Divorce In China

The People’s Republic of China has been like a sleeping giant who woke up, yawned and stretched and entered the new millennium with massive economic reforms that radically changed life for the Chinese.

Today China is the world’s largest exporter of goods and the second largest importer worldwide. It has unseated Japan for the second largest economy in the world and it is predicted that by 2020 China will outstrip the United States in gross domestic product.

With new fiscal policies, however, come significant social change and divorce reform followed on its heels. Women were granted the right to divorce their spouses in 1949 but throughout the decades that followed, divorce was frowned upon and required permission of the state, which was rarely granted.

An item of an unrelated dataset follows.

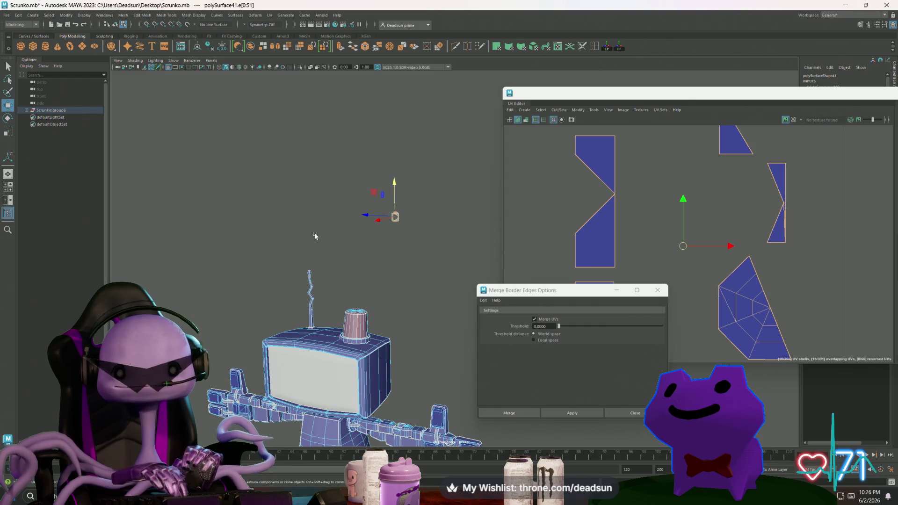
Frame the hand piece and switch to edge selection, trying and clearing an edge
key(f)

Divorced persons were ostracized and scorned as immoral and bourgeois by the Communist party.

Divorce laws were amended in the 1980’s, which permitted divorce by agreement with relatively simple paper work at a government office for a cost of $6.00. However, to obtain a divorce you required permission from your employer. Many couples stayed together rather than face the embarrassment of disclosing their marital difficulties. Frequently, employers refused to consent.

In 2003 significant changes were made to the divorce law, eliminating the need for an employer’s approval. A ten to twenty-minute visit to a government office, the correct papers, and a $1.00 fee was all it took.

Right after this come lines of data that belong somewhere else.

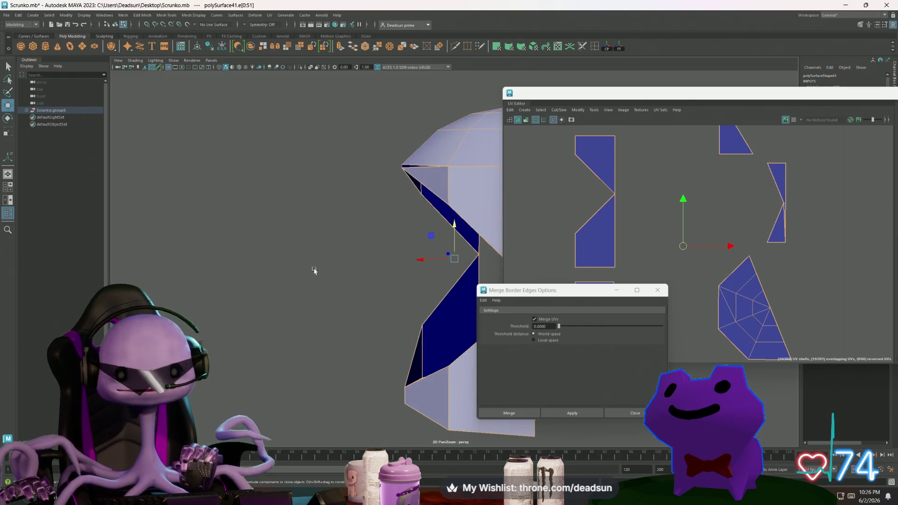
mouse_move(314, 271)
alt+mouse_down()
mouse_move(305, 250)
mouse_move(262, 245)
mouse_move(353, 245)
mouse_move(302, 248)
alt+mouse_up()
alt+right_drag(303, 248, 544, 274)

At about the same time, women were finally permitted to divorce their spouses for abuse and marital unfaithfulness. For husbands with mistresses, wives could receive financial compensation in the form of support and assets.

Since the 2003 amendments, China’s divorce rates have soared with almost two million divorces in 2010. With a population off 1.3 billion, 4500 divorces are filed every day in China.

It is suggested that China’s younger generation is fueling the divorce fires by entering into “lightning marriages” followed by even quicker divorces.